Błogosławiona Sancjo Szymkowiak - módl się za nami
Treść
Urodziła się w 1910 roku koło Ostrowa Wielkopolskiego w pobożnej rodzinie, przesiąkniętej duchem patriotycznym. Miała czterech braci, z których jeden – Eryk – został kapłanem. Codziennym rytuałem rodzinnym była – rano i wieczorem – wspólna modlitwa całej rodziny.
Janina ukończyła szkoły i uprosiła rodziców o zgodę na pójście na uniwersytet – chociaż chcieli, by wyszła za mąż. Ostatecznie ukończyła romanistykę i wyjechała na organizowany przez Siostry Oblatki Serca Jezusowego kurs językowy do Francji. Ponieważ od dziecka marzyła o wstąpieniu do klasztoru, skorzystała z okazji i zgłosiła się do nowicjatu oblatek. Spotkało się to z wielkim niezadowoleniem rodziców, którzy nakazali jej powrót, a gdy nie posłuchała, wywarli przez syna – sędziego – listowną presję na zgromadzeniu. W tej sytuacji Janina wróciła do domu. Przez rok żyła jak siostra zakonna, wstając codziennie o godz. 5.00, odbywając medytację, idąc na Mszę św., nawet zachowując milczenie od godz. 20.00. Rodzice wobec takiego uporu ulegli. Zachęcona przez brata, ks. Eryka, wstąpiła w 1936 roku do założonego przez bł. Honorata Zgromadzenia Sióstr Serafitek. Postanowiła sobie: „Ja świętą muszę zostać za wszelką cenę”. Wkrótce dała się poznać w klasztorze jako bardzo gorliwa, dobra i pracowita. Kiedy wybuchła wojna, dom sióstr w Poznaniu, gdzie przebywała, decyzją władz okupacyjnych zmieniono na hotel dla 100 oficerów niemieckich, a siostry zatrudniono do obsługi. Janina – w zakonie – s. Sancja, oprócz innych obowiązków, otrzymała zadanie zajmowania się jeńcami – Francuzami i Anglikami – skierowanymi do pracy w tym hotelu. Niektórzy z więźniów byli kapłanami. Sancja otoczyła wszystkich jeńców niezwykłą opieką. Została nazwana przez nich „aniołem dobroci”.

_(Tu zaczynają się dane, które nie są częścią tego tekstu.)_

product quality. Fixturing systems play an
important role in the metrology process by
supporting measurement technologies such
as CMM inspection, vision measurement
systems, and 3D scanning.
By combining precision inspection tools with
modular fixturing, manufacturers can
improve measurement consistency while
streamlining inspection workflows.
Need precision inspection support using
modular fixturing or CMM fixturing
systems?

Wkrótce zachorowała na gruźlicę gardła. Późne rozpoznanie i leczenie nie odwróciły choroby. W wielkim cierpieniu odchodziła z tego świata. Chora, za zgodą przełożonych, złożyła śluby wieczyste w obliczu zbliżającej się śmierci. Śluby dały jej niezwykłą siłę ducha – świadomie składała swoje życie i cierpienia w ofierze, miłej Bogu, z wielką radością. Umarła 29 sierpnia 1942 roku.
Po śmierci rozpoczął się cichy kult siostry Sancji, który przybrał z czasem wyraz wielu listów z podziękowaniami i świadectwami łask za jej wstawiennictwem – także cudownych uzdrowień.
Boże, Ojcze Najlepszy, Miłości Najwyższa, który hojnie rozdzielasz swoje dary, aby rosła rzesza Twoich świętych, pomnij na żywą wiarę i dziecięcą ufność pokornej służebnicy Twojej, błogosławionej Sancji, przyrzekającej w godzinie swej śmierci, że orędować będzie za nami u Twojej Dobroci z najpewniejszą nadzieją wysłuchania, udziel mi łaski… o jaką Cię gorąco proszę przez wstawiennictwo tej na ziemi bez reszty oddanej Ci duszy. Przez Chrystusa Pana naszego. Amen.